Remember, few of these datasets will be less than 5 years old if we try
to allow enough time for the original data collector to either solve it
or graduate (and then cease to care). Even for the "final" dataset,
there will be a delay, since the half-life between data collection and
coordinate deposition in the PDB is still ~20 months. Plenty of time to
forget. So, although the images were archived (probably named "test"
and in a directory called "john") it may be that the only way to figure
out which PDB ID is the "right answer" is by processing them and
comparing to all deposited Fs. Assume this was done. But there will
always be some datasets that don't match any PDB. Are those
interesting? What about ones that can't be processed? What about ones
that can't even be indexed? There may be a lot of those!

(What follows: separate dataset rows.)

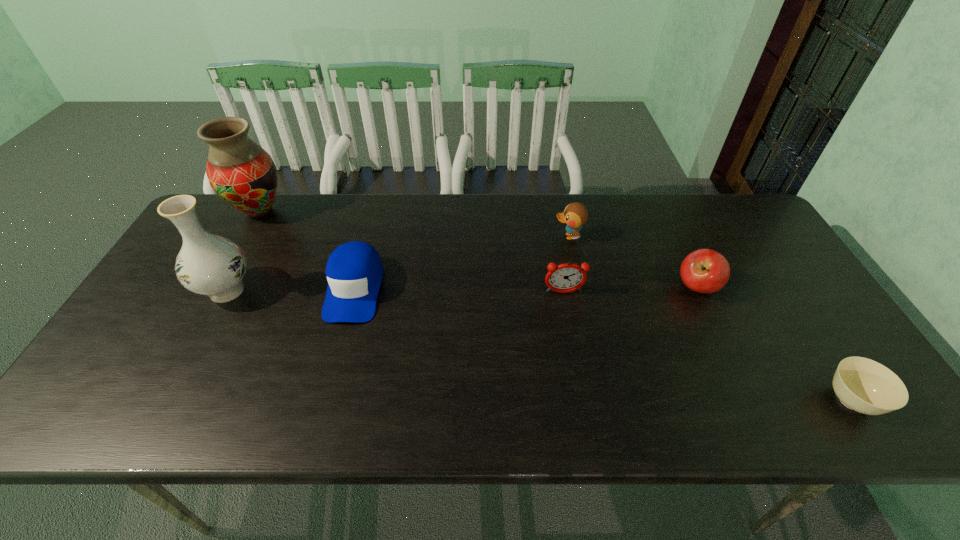
Locate an element on the screen. Image resolution: width=960 pixels, height=540 pixels. free spot between the nearer vase and the alarm clock is located at coordinates (396, 292).

You are a GUI agent. You are given a task and a screenshot of the screen. Output one action in this format:
    pyautogui.click(x=<x>, y=<y>)
    Task: Click on the free space between the duck and the fifth object from right to left
    
    Given the screenshot: What is the action you would take?
    pyautogui.click(x=462, y=262)

Find the location of a particular element. The image size is (960, 540). vacant point located between the baseball cap and the sugar bowl is located at coordinates (603, 345).

Identify the location of vacant region between the nearest object and the duck. This screenshot has width=960, height=540. (709, 319).

Image resolution: width=960 pixels, height=540 pixels. I want to click on vacant space that is in between the nearest object and the nearer vase, so click(x=539, y=346).

This screenshot has width=960, height=540. Identify the location of vacant space that is in between the alarm clock and the baseball cap. (459, 291).

The image size is (960, 540). Find the location of `free point between the duck and the sugar bowl`. free point between the duck and the sugar bowl is located at coordinates (709, 319).

Locate an element on the screen. The height and width of the screenshot is (540, 960). vacant region between the shortest object and the alarm clock is located at coordinates (708, 347).

The height and width of the screenshot is (540, 960). I want to click on blank region between the rightmost object and the farther vase, so click(x=555, y=306).

Select which object is the sixth closest to the apple. Please provide its 2D coordinates. Your answer should be formatted as a tuple, i.e. [(x, y)], where the tuple contains the x and y coordinates of a point satisfying the conditions above.

[(243, 174)]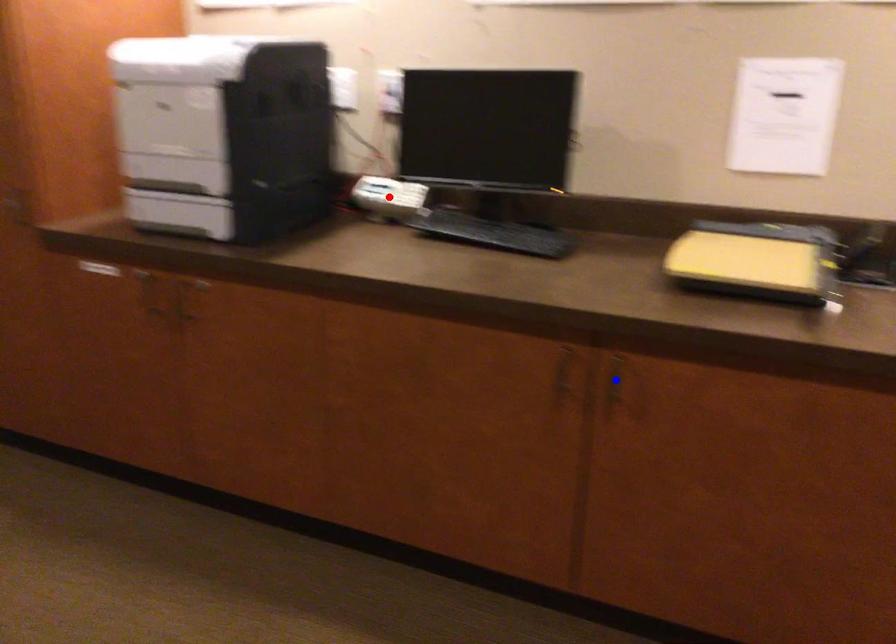
Question: In the image, two points are highlighted. Which point is nearer to the camera? Reply with the corresponding letter.

Choices:
 (A) blue point
 (B) red point

Answer: (A)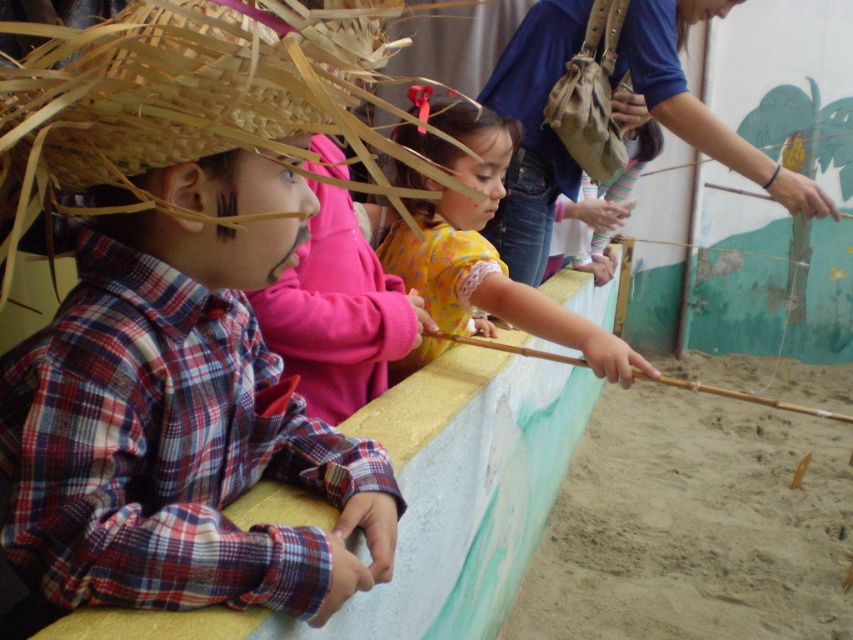
Question: Does fine-grained sand at lower right have a greater width compared to brown woven straw hat at left?

Choices:
 (A) yes
 (B) no

Answer: (A)

Question: Considering the real-world distances, which object is farthest from the brown wooden stick at center?

Choices:
 (A) plaid fabric shirt at left
 (B) fine-grained sand at lower right
 (C) yellow matte dress at center

Answer: (B)

Question: Which point is farther to the camera?

Choices:
 (A) (817, 605)
 (B) (717, 387)

Answer: (B)

Question: Does brown woven straw hat at left have a lesser width compared to brown wooden stick at center?

Choices:
 (A) yes
 (B) no

Answer: (A)

Question: Estimate the real-world distances between objects in this image. Which object is closer to the plaid fabric shirt at left?

Choices:
 (A) brown woven straw hat at left
 (B) brown wooden stick at center
 (C) fine-grained sand at lower right

Answer: (A)

Question: Observing the image, what is the correct spatial positioning of plaid fabric shirt at left in reference to yellow matte dress at center?

Choices:
 (A) below
 (B) above

Answer: (A)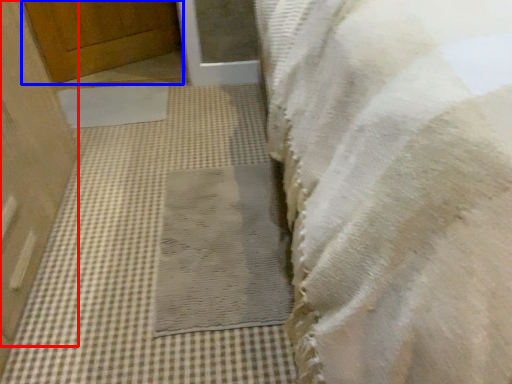
Question: Which of the following is the closest to the observer, door (highlighted by a red box) or door (highlighted by a blue box)?

Choices:
 (A) door
 (B) door

Answer: (A)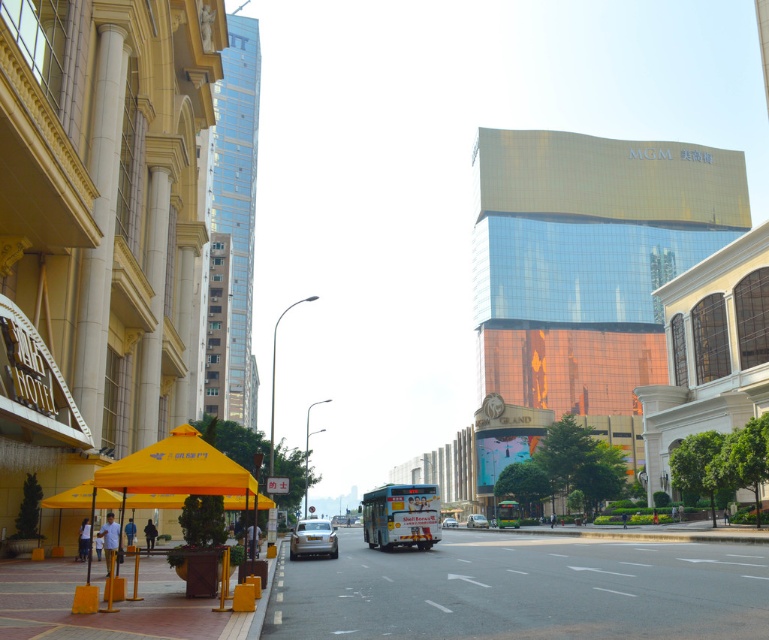
You are standing on the sidewalk and want to cross the street to reach the building with the HOTEL sign. According to the image, where is the gray asphalt road at center in relation to your position?

The gray asphalt road at center is located at point [521,589], which means it is directly in front of you, so you should cross there to reach the building with the HOTEL sign.

You are a pedestrian standing on the sidewalk and want to cross the gray asphalt road at center. You see the white glossy bus at center in your path. Based on the scene description, can you safely walk around the bus to cross the road?

The gray asphalt road at center is much taller than the white glossy bus at center, so the bus is likely positioned lower or closer to the ground. This means the bus might not block your path entirely, allowing you to safely walk around it to cross the road.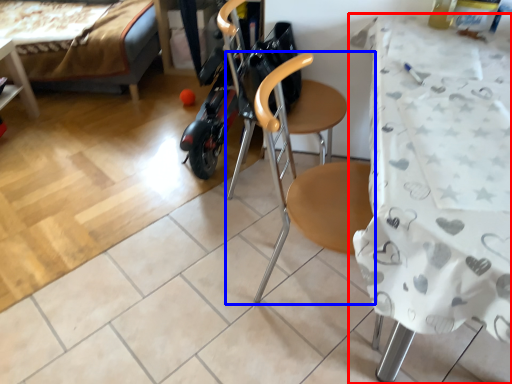
Question: Which of the following is the closest to the observer, table (highlighted by a red box) or chair (highlighted by a blue box)?

Choices:
 (A) table
 (B) chair

Answer: (A)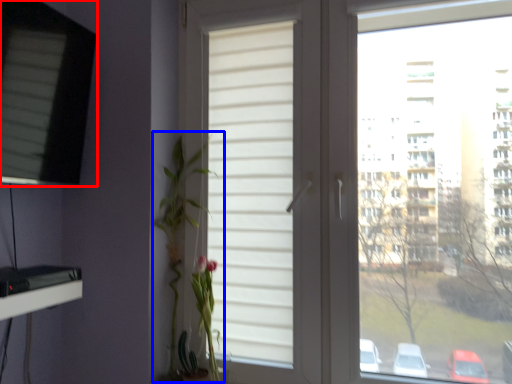
Question: Which of the following is the closest to the observer, window (highlighted by a red box) or floral arrangement (highlighted by a blue box)?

(hypothetically, of course).
Anyway, assume that someone did go through all the trouble to make these
datasets "available" for download, just in case they are interesting,
and annotated them as much as possible. There will be about 20 datasets
for any given PDB ID.
Now assume that for each of these datasets this hypothetical website has
two links, one for the "raw data", which will average ~2 GB per wedge
(after gzip compression, taking at least ~45 min to download), and a
second link for a "lossy compressed" version, which is only ~100
MB/wedge (2 min download). When decompressed, the images will visually
look pretty much like the originals, and generally give you very similar
Rmerge, Rcryst, Rfree, I/sigma, anomalous differences, and all other
statistics when processed with contemporary software. Perhaps a bit
worse. Essentially, lossy compression is equivalent to adding noise to
the images.
Which one would you try first? Does lossy compression make it easier to
hunt for "interesting" datasets? Or is it just too repugnant to have
"modified" the data in any way shape or form ... after the detector
manufacturer's software has "corrected" it? Would it suffice to simply
supply a couple of "example" images for download instead?
-James Holton
MAD Scientist
|